Link Search Menu Expand Document
Start for Free

Standby Nodes

This page describes Standby Nodes in Stardog - a useful feature for maintaining HA clusters.

Page Contents
  1. Overview
  2. Managing a Standby Node
  3. Standby Node Limits

Overview

The notion of a standby node was introduced in Stardog 6.2.3. A standby node runs next to the Stardog cluster and periodically requests updates. The standby does not service any user requests, neither reads nor writes. Its purpose is to stay very closely synchronized with the cluster but without disturbing the cluster with the more difficult join event. By only drifting from full synchronization by limited time windows, it allows for two important features:

  1. The standby node can safely run database and server backups while taking minimal CPU cycles from cluster nodes servicing user requests.

  2. The standby node can be upgraded to a full node and thereby quickly join the cluster because it is already closely in sync.

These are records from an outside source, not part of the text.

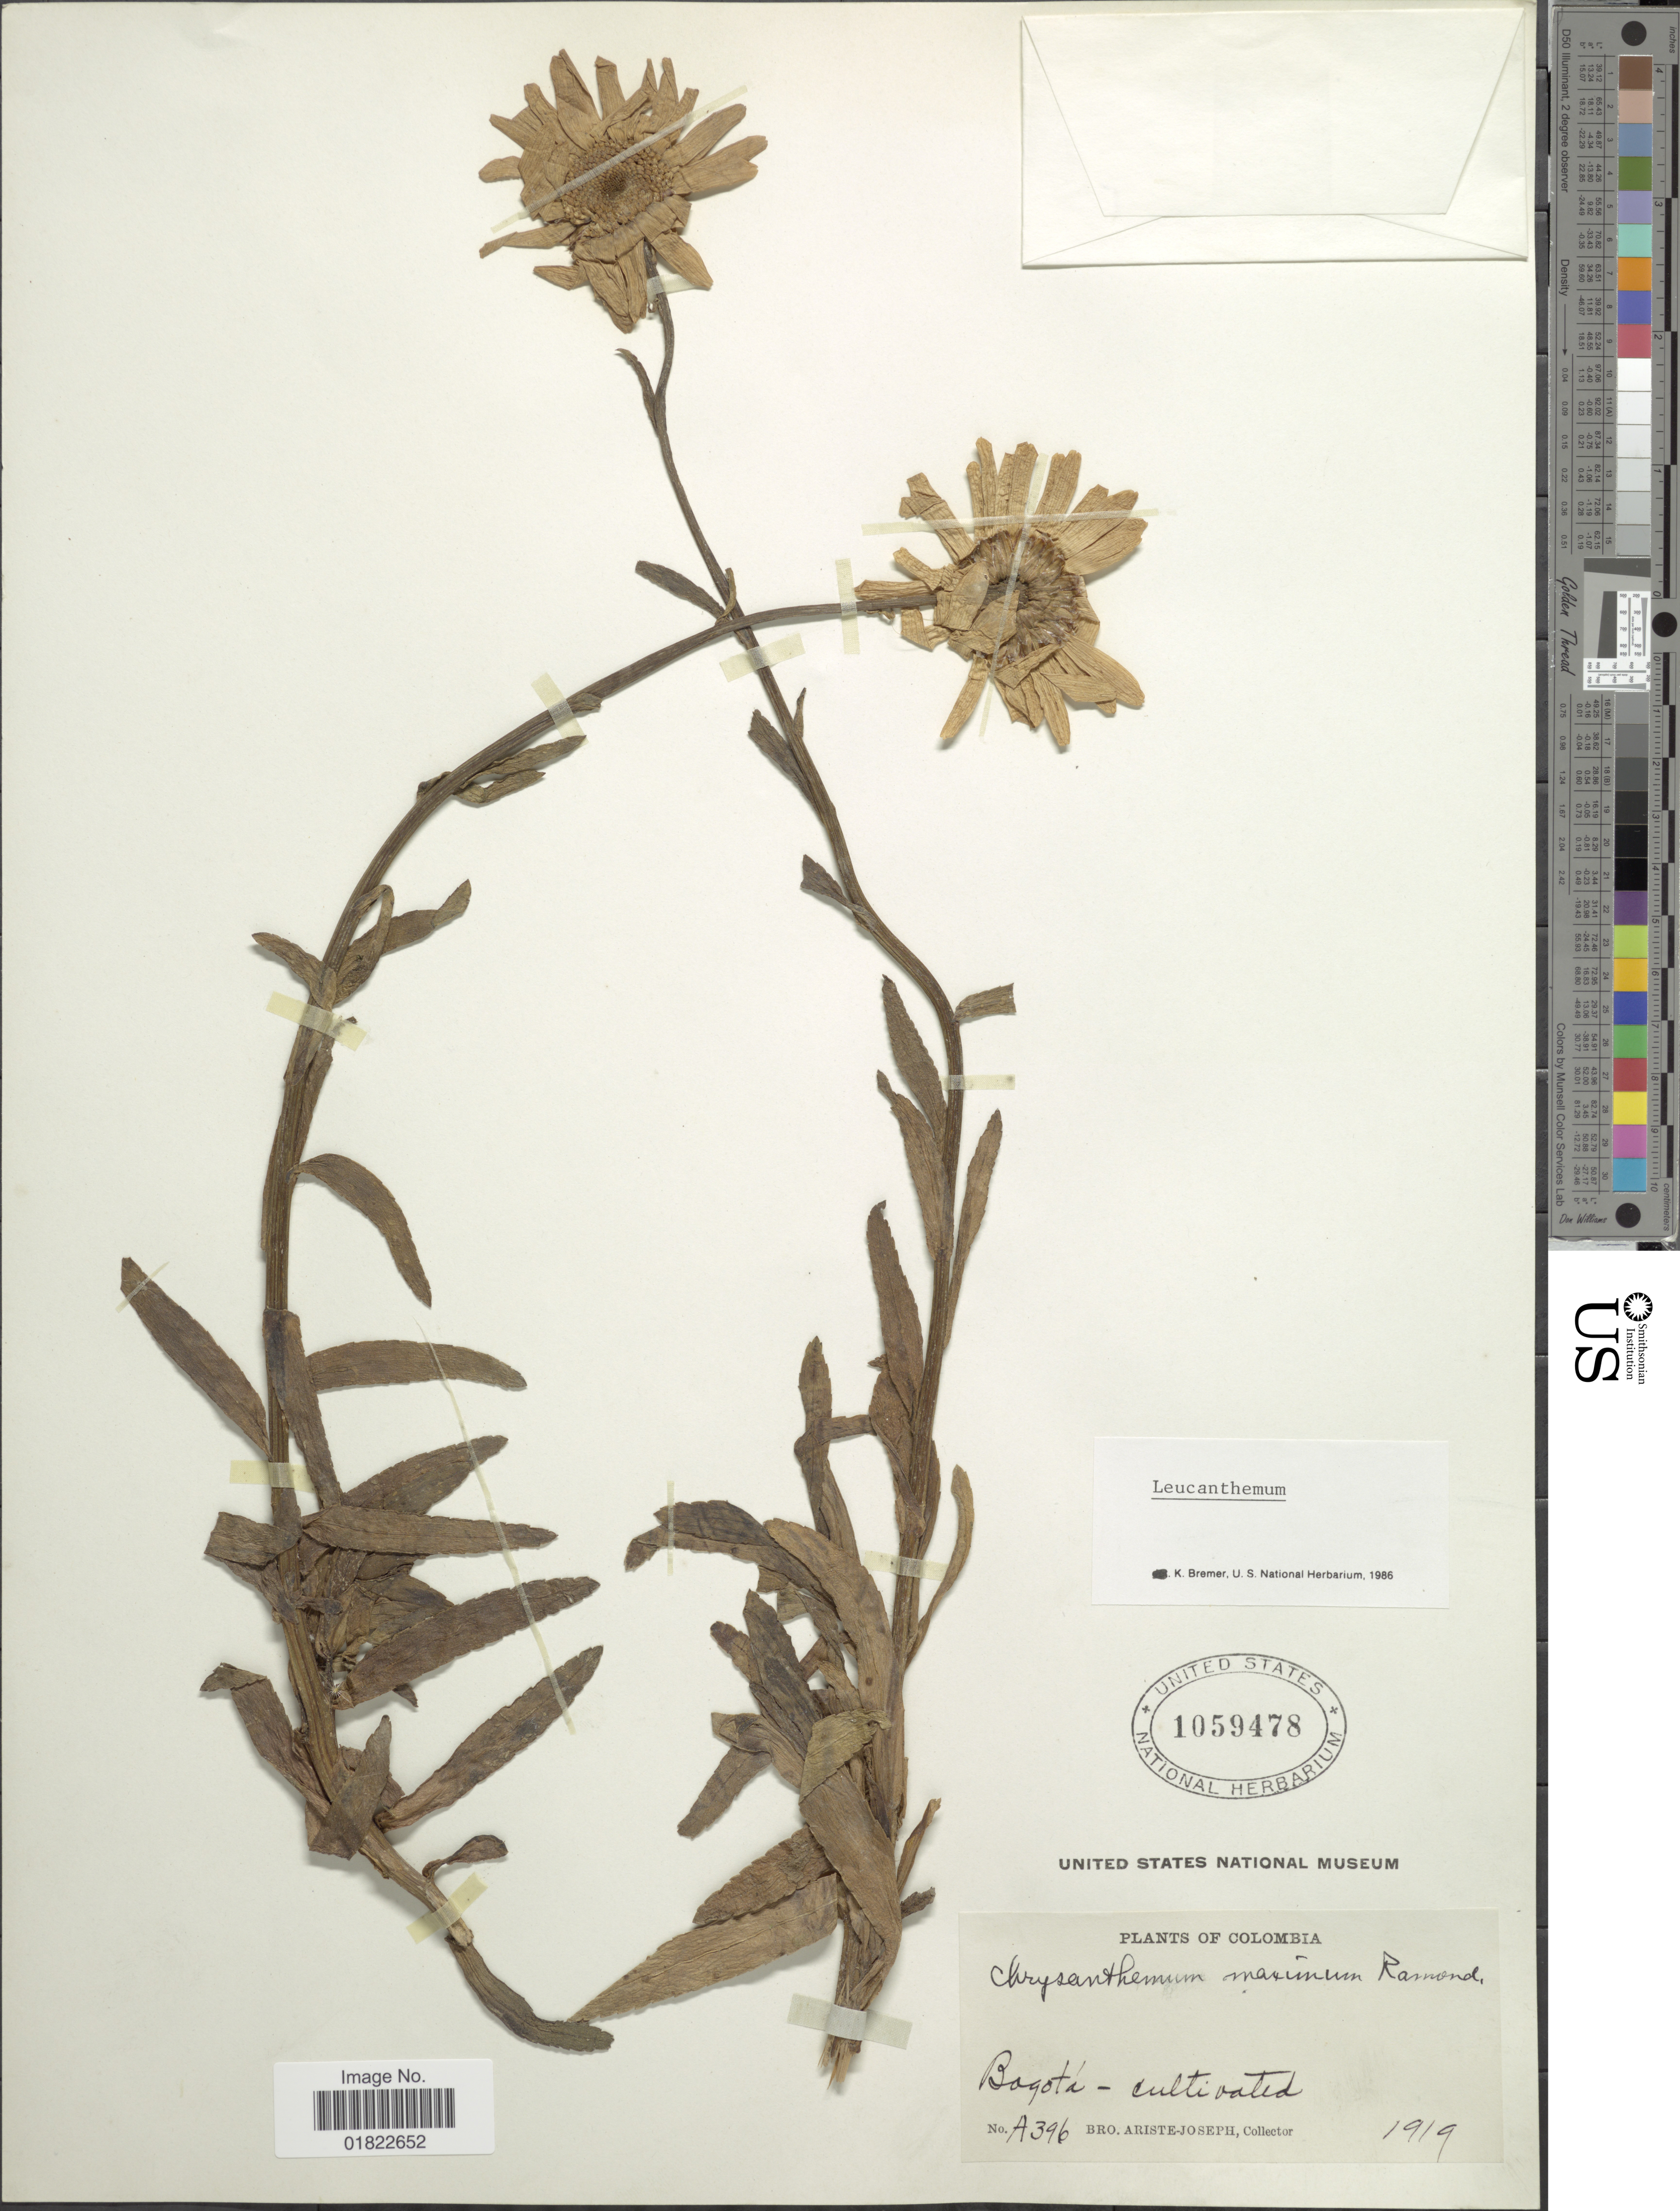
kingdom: Plantae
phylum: Tracheophyta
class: Magnoliopsida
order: Asterales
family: Asteraceae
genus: Leucanthemum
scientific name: Leucanthemum maximum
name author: (Ramond) DC.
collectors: Bro. Ariste-Joseph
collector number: A396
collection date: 1919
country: Colombia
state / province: Bogota D.C.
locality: Bogota.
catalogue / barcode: US 1059478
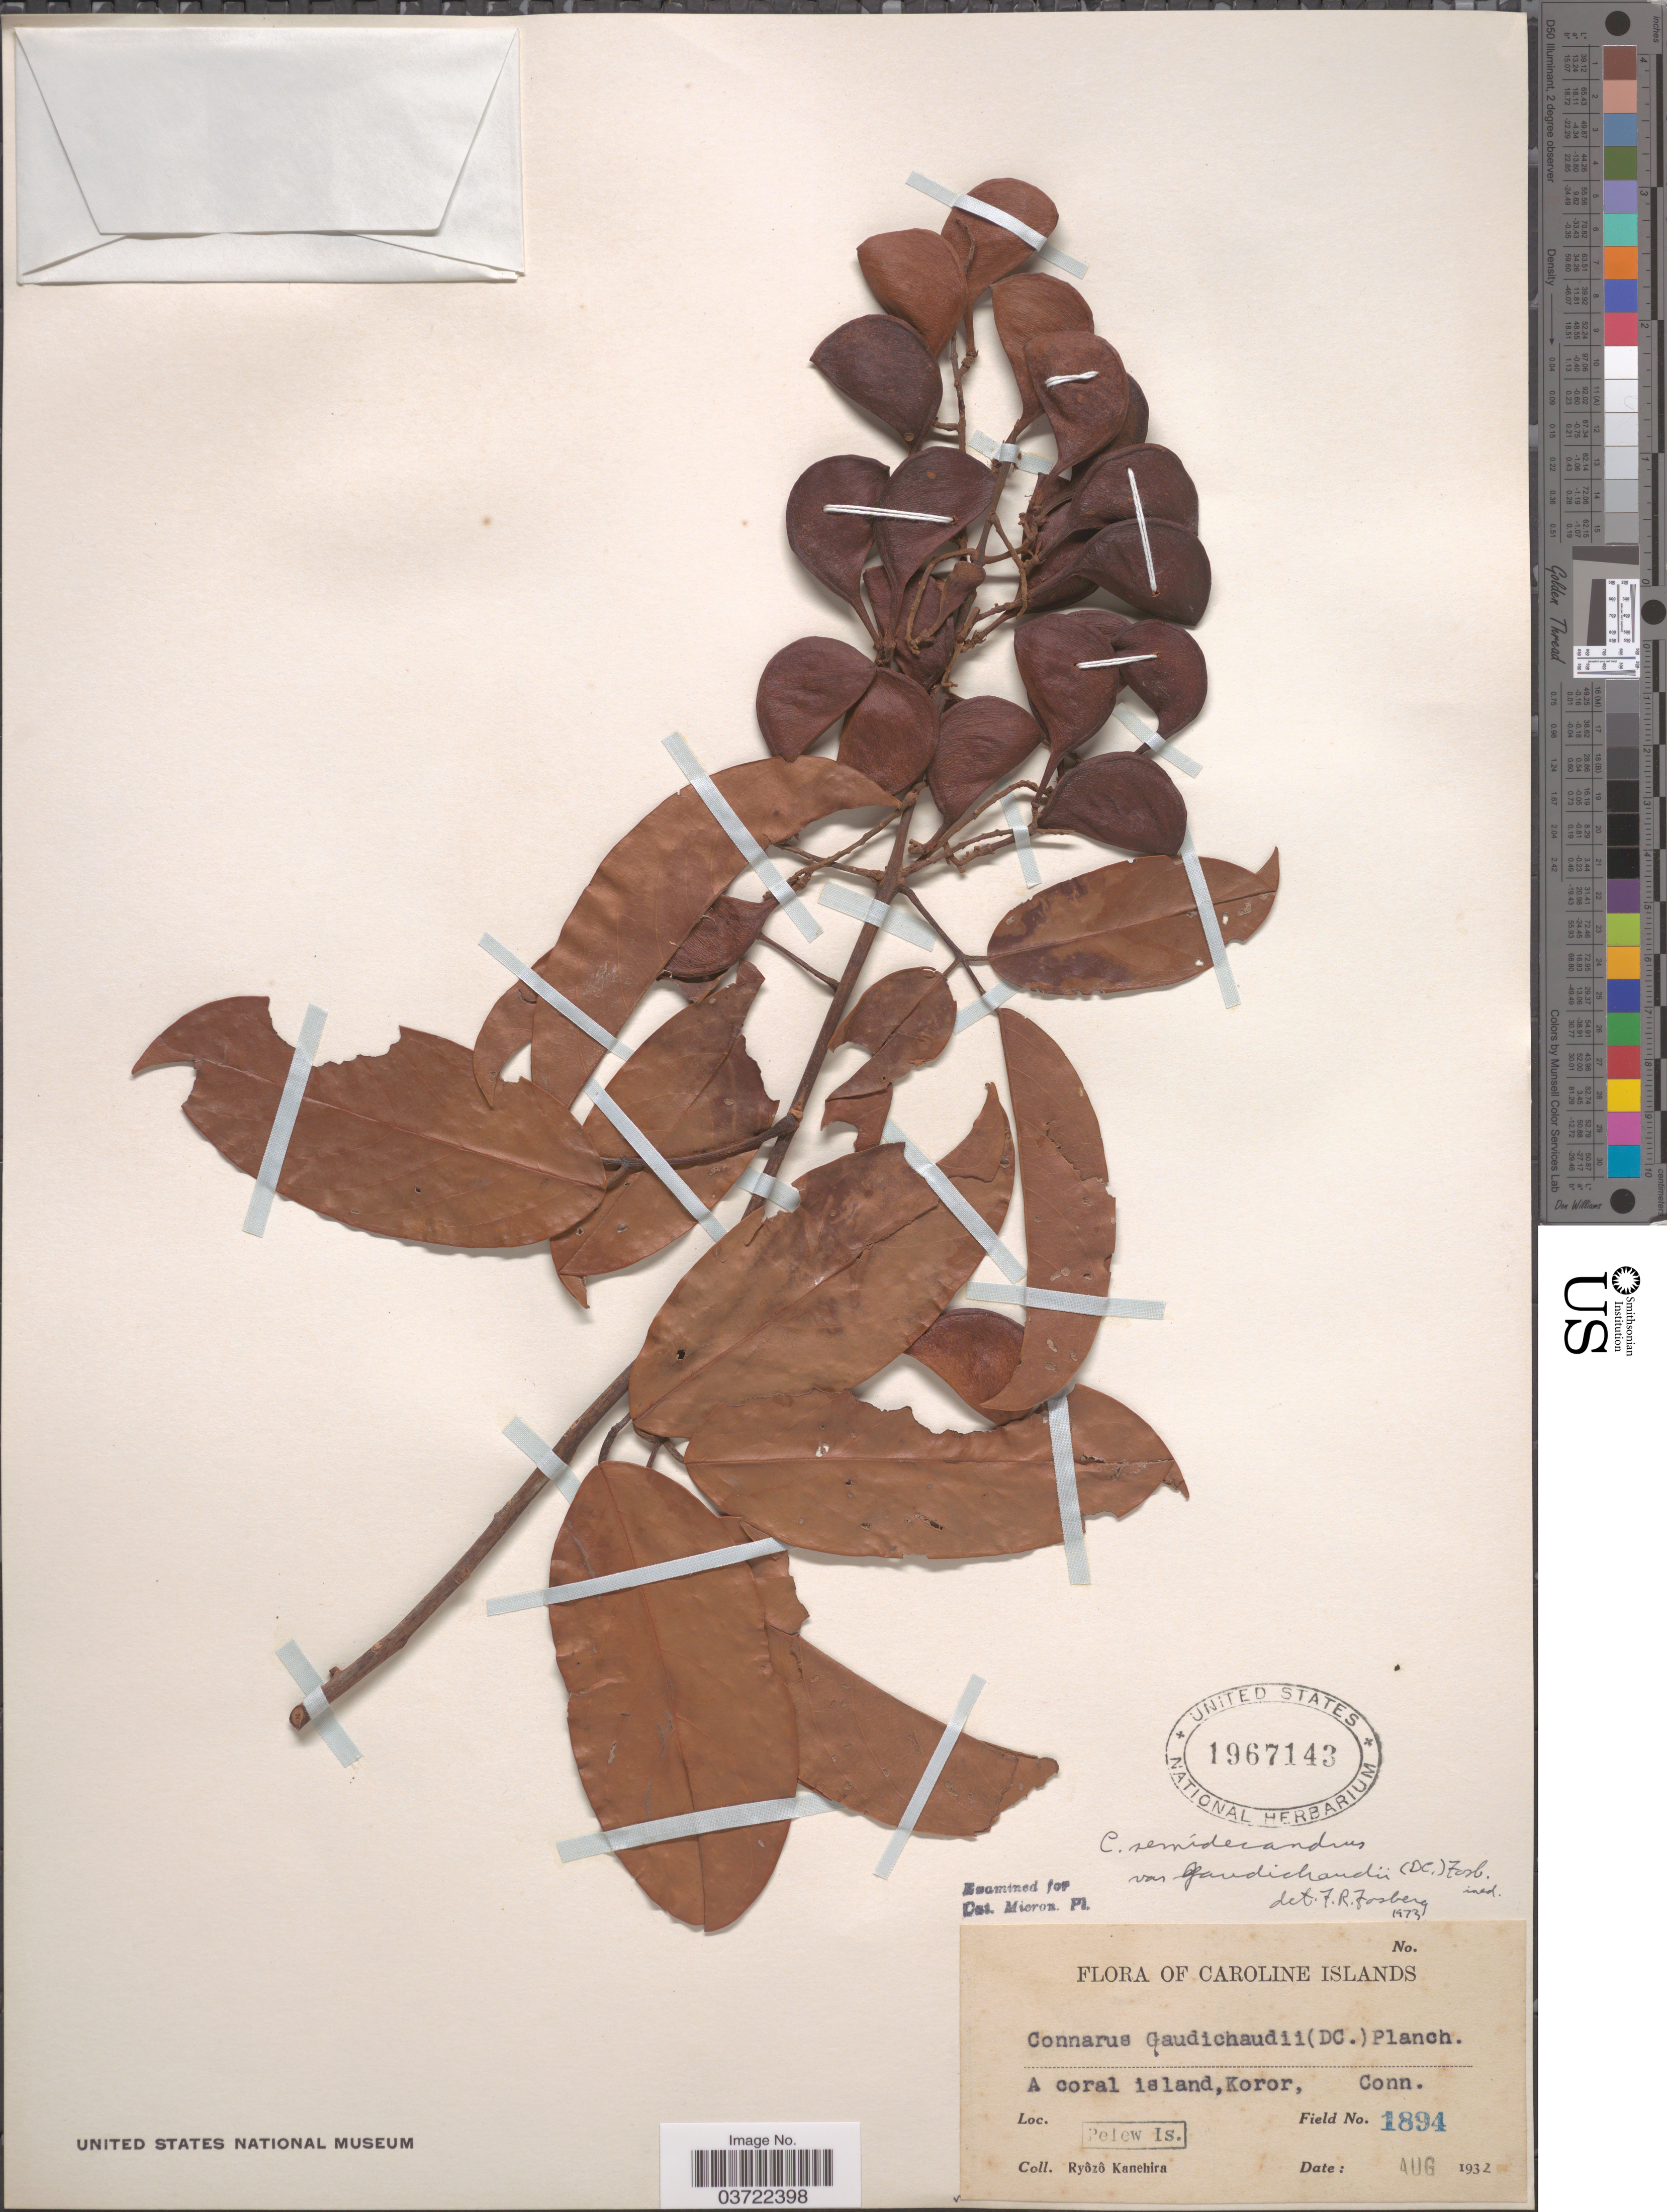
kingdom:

This latter point is important for maintaining HA clusters. If one node goes down, a standby node can be promoted to a real, functional node, restoring the cluster to full strength.

Managing a Standby Node

To start a cluster node as a standby node, simply add the following line to stardog.properties:

pack.standby=true
pack.standby.node.sync.interval=5m

This will configure the node to be in standby mode and to wait 5 minutes between synchronization attempts. The interval begins when the synchronization completes. In other words, if a synchronization takes 3 minutes, it will be 8 minutes before the next synchronization attempt.

Starting with Stardog 9.0, in order to convert a standby node to a full node, it must be shut down, the standby configuration properties removed, and then restarted. Once upgraded, it may take a bit of time for the node to fully join the cluster. Its progress can be monitored with stardog-admin cluster status.

To check the status of a standby node, run the cluster standby-status command:

$ stardog-admin --server http://<standby node IP>:5820 cluster standby-status

Another feature of a standby node is the ability to pause synchronization. To request a pause of synchronization, run the cluster standby-pause command:

$ stardog-admin --server http://<standby node IP>:5820 cluster standby-pause

This tells the standby node that you want to pause it; however, it does not mean it is paused. Pausing can take some time if the node is in the middle of a large synchronization event. The status of pausing can be monitored with the cluster standby-status command:

$ stardog-admin --server http://<standby node IP>:5820 cluster standby-status

A node is not safely paused until the state PAUSED is returned. To resume synchronization, run the cluster standby-resume:

$ stardog-admin --server http://<standby node IP>:5820 cluster standby-resume

Finally, you can attempt a sync outside of the configured standby synchronization schedule with the cluster standby-attempt-sync command:

$ stardog-admin --server http://<standby node IP>:5820 cluster standby-attempt-sync

You cannot use the IP address of a full cluster node, nor that of a load balancer directing requests to full cluster nodes. You must point directly to the standby node address.

Because standby nodes are not full cluster members, many cluster commands do not work with standby nodes, such as:

  • cluster info
  • cluster status
  • cluster readonly-start
  • cluster readonly-stop
  • cluster shutdown
  • cluster diagnostics-report

To shut down a standby node, you must issue the server stop command directly to the standby node address or send the process a SIGTERM.

Standby Node Limits

The number of standby nodes that can be run at a time is controlled by the pack.standby.node value in your license. Each standby node has an auto-generated unique ID associated with it and will register itself with the cluster using this ID when it first starts. When the number of standby nodes registered for a cluster reaches the limit allowed by the license, additional standby nodes will refuse to start.

Read replicas and geo replicas are categorized as standby nodes too. For this reason, the limit in the license applies to the total number of standby nodes, read replicas, and geo replicas registered for the cluster.

When a standby node shuts down, it will not deregister itself from the cluster. This is to avoid situations where a standby node is not allowed to start after a shutdown because another standby node registered itself in the meantime. But this also means if you delete a standby node permanently, fresh new standby nodes may fail to start because the license limit is reached. For this reason, you can revoke standby access for deleted standby nodes manually by using the standbyRevokeAccess API call.